Dictionnaire national et anecdotique par M. De l’Épithète/VOYAGER

VOYAGER : dans l’ancien régime on faisoit voyager les jeunes seigneurs pour les former ; les voyages faisoient partie de leur éducation. Un mentor les promenoit dans toutes les cours de l’Europe, où ces jeunes messieurs persistoient & étoient persifflés.

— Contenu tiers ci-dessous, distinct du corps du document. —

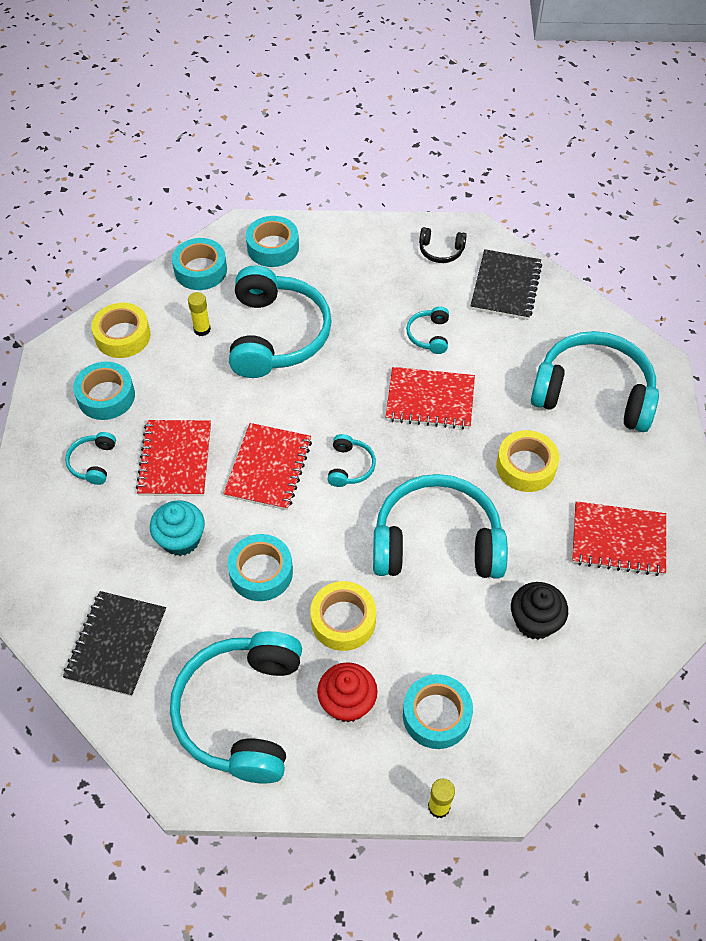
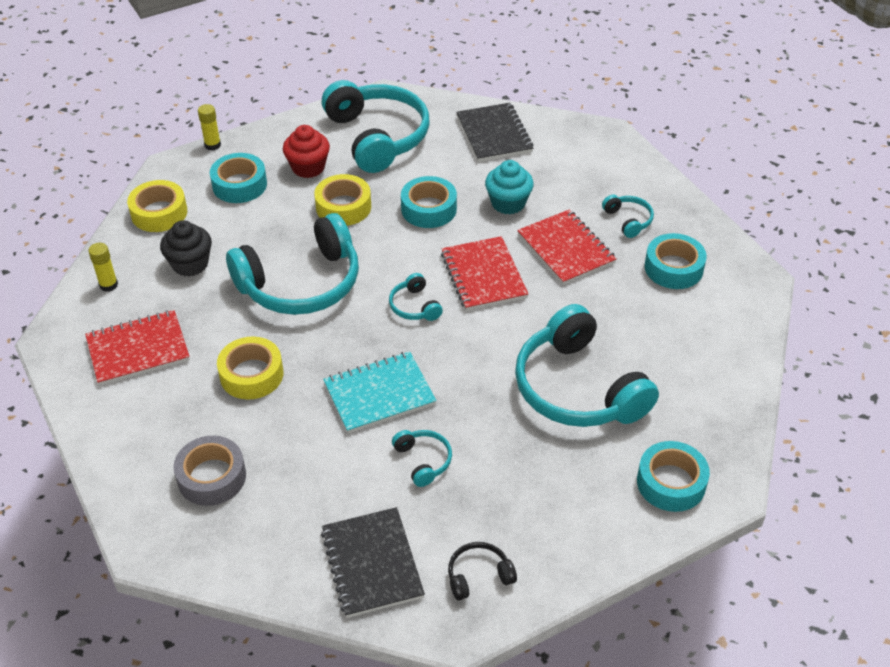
camera: 150 degrees right, 10 degrees down
yellow tape [91,303,151,358] -> yellow tape moved to [127,180,187,232]
turquoise tape [172,238,227,290] -> none
yellow glue stick [188,292,211,336] -> yellow glue stick moved to [88,243,118,292]
red notebook [386,367,475,429] -> turquoise notebook [323,351,437,433]
turquoise headphones [531,331,659,432] -> grey tape [173,436,246,506]

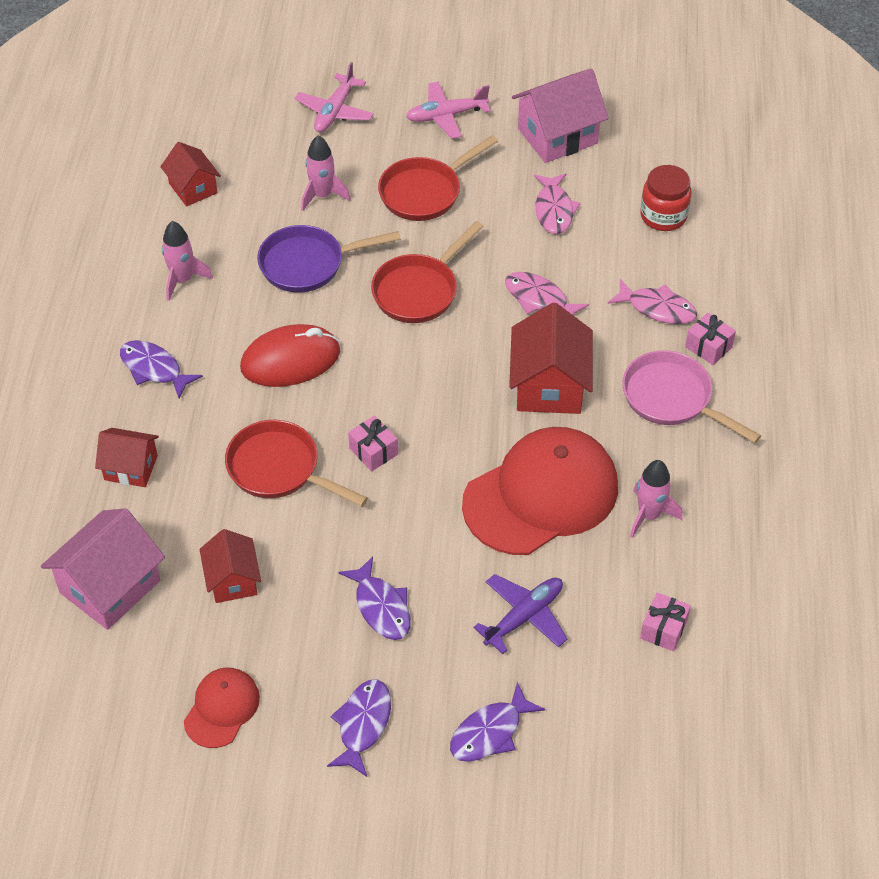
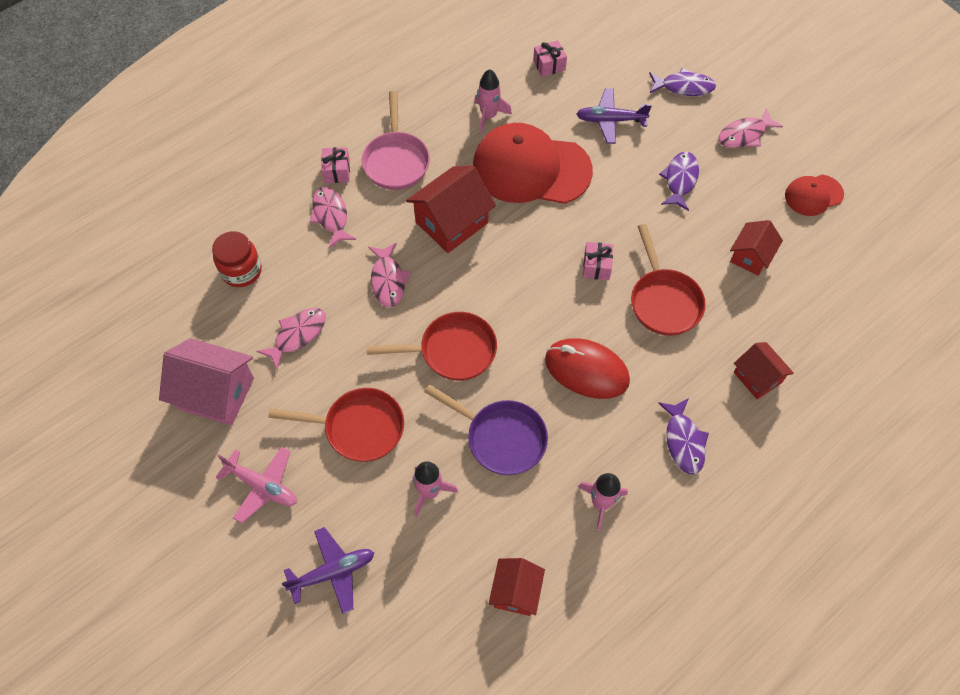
camera: 135 degrees left, 10 degrees up
pink house [41,508,165,630] -> none
pink plane [294,62,374,132] -> purple plane [282,527,375,614]
purple fish [327,680,391,777] -> pink fish [718,109,783,148]

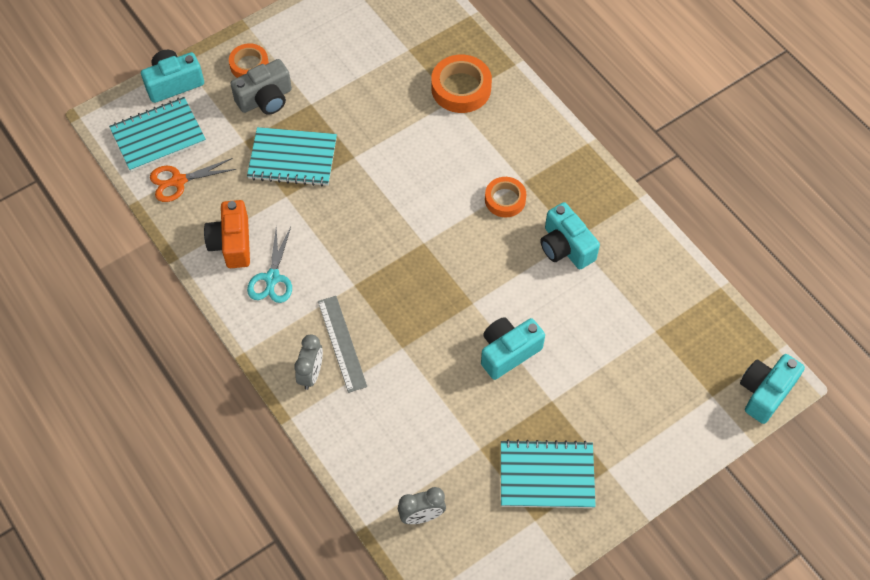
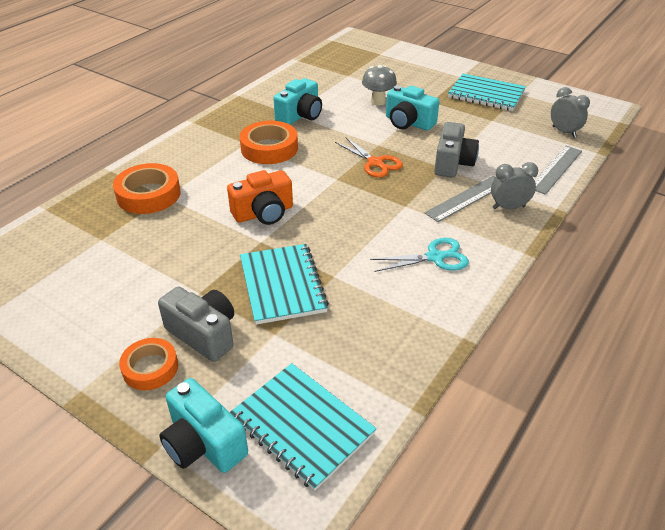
camera: 110 degrees left, 20 degrees down
orange scissors [150,158,236,202] -> orange scissors moved to [335,137,403,178]
orange camera [204,200,250,268] -> orange camera moved to [227,170,293,225]
orange tape [485,177,527,217] -> orange tape [239,121,298,164], size x1.54
turquoise notebook [501,439,596,508] -> turquoise notebook turned 45 degrees counterclockwise [448,74,526,111]
turquoise camera [740,354,805,424] -> none
none -> grey mushroom [362,65,397,106]
none -> grey camera [434,122,479,178]
none -> grey ruler [535,146,582,195]

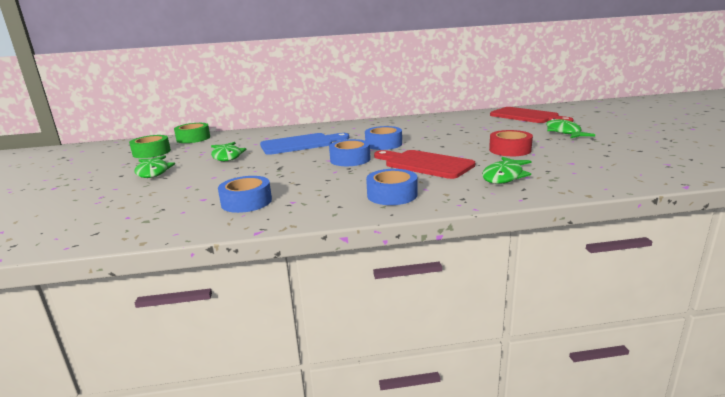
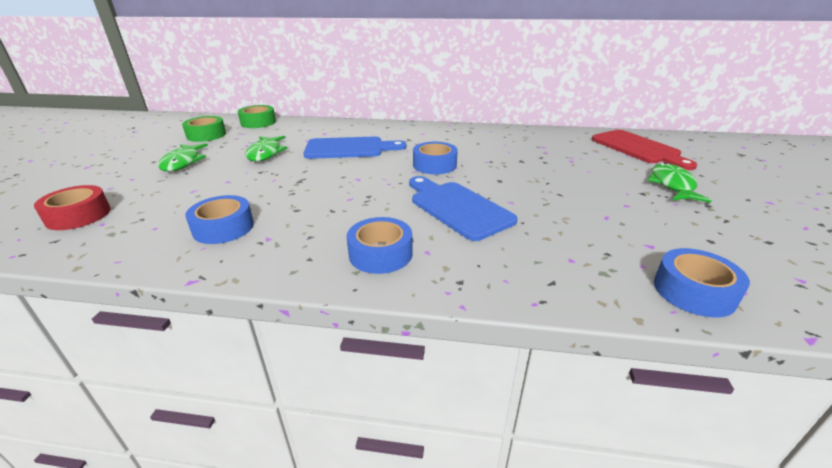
camera: 15 degrees right, 10 degrees up
blue tape [329,139,371,166] -> blue tape moved to [654,248,750,317]
red cutting board [374,150,475,179] -> blue cutting board [409,176,517,241]
green fish [482,157,531,184] -> none
red tape [489,130,533,156] -> red tape moved to [34,185,111,230]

Dans le nouveau régime ce sont les peres qui voyagent au lieu des enfans ; loin d’aller s’instruire dans les cours étrangeres, ce sont eux qui vont instruire les cours. Ces missionnaire politiques qui n’aiment point les révolutions, y causent cependant quelqu’espèce de révolution. C’est à leur persuasion que la cour d’Espagne s’est réconciliée avec son inquisition pour frapper d’anathême nos écrits patriotiques qui feroient ressouvenir aux Arragonnois qu’ils disent à leurs rois : nosostros que somos mas que vos, nous qui sommes plus que vous. À Turin, c’est à l’instigation des illustres cosmopolites qu’il a été défendu aux porteurs du Mont-Cénis de lier aucune conversation avec les portés qui venoient de Lanebourg[1].

  1. Les porteurs du Mont-Cénis sont des hommes vigoureux qui transportent les voyageurs sur leurs épaules d’un côté du Mont-Cénis à l’autre. Lanebourg est le village ou bourg situé au pied des Alpes du côté de la France.